Rethinking CPU hotplug for elegance and efficiency
| Project: | The Linux Kernel | ||||
Linux supports the feature of "hotplugging" CPUs in the system, a term used to denote the ability to logically online or offline processors on the fly (i.e., on a running system). This feature is provided by the CPU hotplug infrastructure in the Linux kernel.
CPU hotplug has now come to have many more usecases than what it was originally designed for. Some of the important ones are RAS (to offline malfunctioning CPUs on a running system), power management (to hotplug CPUs based on the load/utilization for aggressive power savings), RT (for isolation of RT workloads), Suspend/Resume (uses CPU hotplug during both suspend and resume), SMP booting, dynamic partition resizing on powerpc/s390 architectures etc.
The current design and implementation of CPU hotplug in Linux has encountered some significant challenges owing to the newer and wider usecases which were not foreseen earlier. Some of them are: less-than-expected performance in several new usecases, race conditions and deadlock possiblities in new scenarios, unacceptable latency for RT workloads and so on. Also, the CPU hotplug design and code has slowly developed into a convoluted mess, making it hard to maintain and improve. This has become a significant problem as highlighted by the fact that it has hindered progress on several occasions [1][2].

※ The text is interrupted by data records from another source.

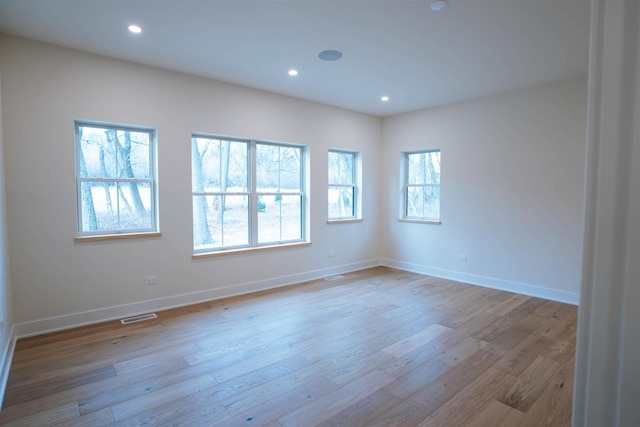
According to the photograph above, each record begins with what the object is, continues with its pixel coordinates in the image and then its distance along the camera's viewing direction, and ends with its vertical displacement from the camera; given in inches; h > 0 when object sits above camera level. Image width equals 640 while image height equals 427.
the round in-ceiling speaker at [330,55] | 134.3 +56.7
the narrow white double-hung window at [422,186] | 221.5 +8.0
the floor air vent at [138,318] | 140.9 -50.5
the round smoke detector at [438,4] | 99.3 +56.4
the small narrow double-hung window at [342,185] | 225.9 +8.2
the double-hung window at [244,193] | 169.8 +2.3
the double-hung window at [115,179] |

To summarize, there is a need to redesign CPU hotplug for both elegance and efficiency, which can help us reap benefits such as fast booting, faster suspend/resume, and more efficient power management. This talk will present an overview of the current usecases and challenges with CPU hotplug and discuss some of the new designs being explored in the community for improving the CPU hotplug framework.
----
[1]. There is a lot of CPU hotplug related code duplication in almost all architectures that support SMP, and worse, these implemenations have plenty of bugs. This caused boot failures on several architectures when a simple change was made to how the scheduler dealt with CPU hotplug.
[2]. Recently, a patch was posted in the community to speed-up booting by trying to boot CPUs asynchronously with the rest of the kernel initialization. This caused boot failures on some architectures because the CPU hotplug code was simply not ready for handling such a scenario.
Srivatsa Bhat
Srivatsa S. Bhat joined IBM Linux Technology Center, Bangalore in July 2011 as a fresher, after graduating from NITK Surathkal in the same year. As a kernel developer, he has been working on Energy Management features in the Linux kernel such as Suspend-to-RAM (Suspend/Resume) and has worked on improving the stability, reliability and performance of several related kernel subsystems such as Freezer, CPU hotplug, Scheduler etc.
Currently he is working on redesigning the CPU Hotplug infrastructure and is developing a generic SMP booting framework to consolidate common code across various architectures.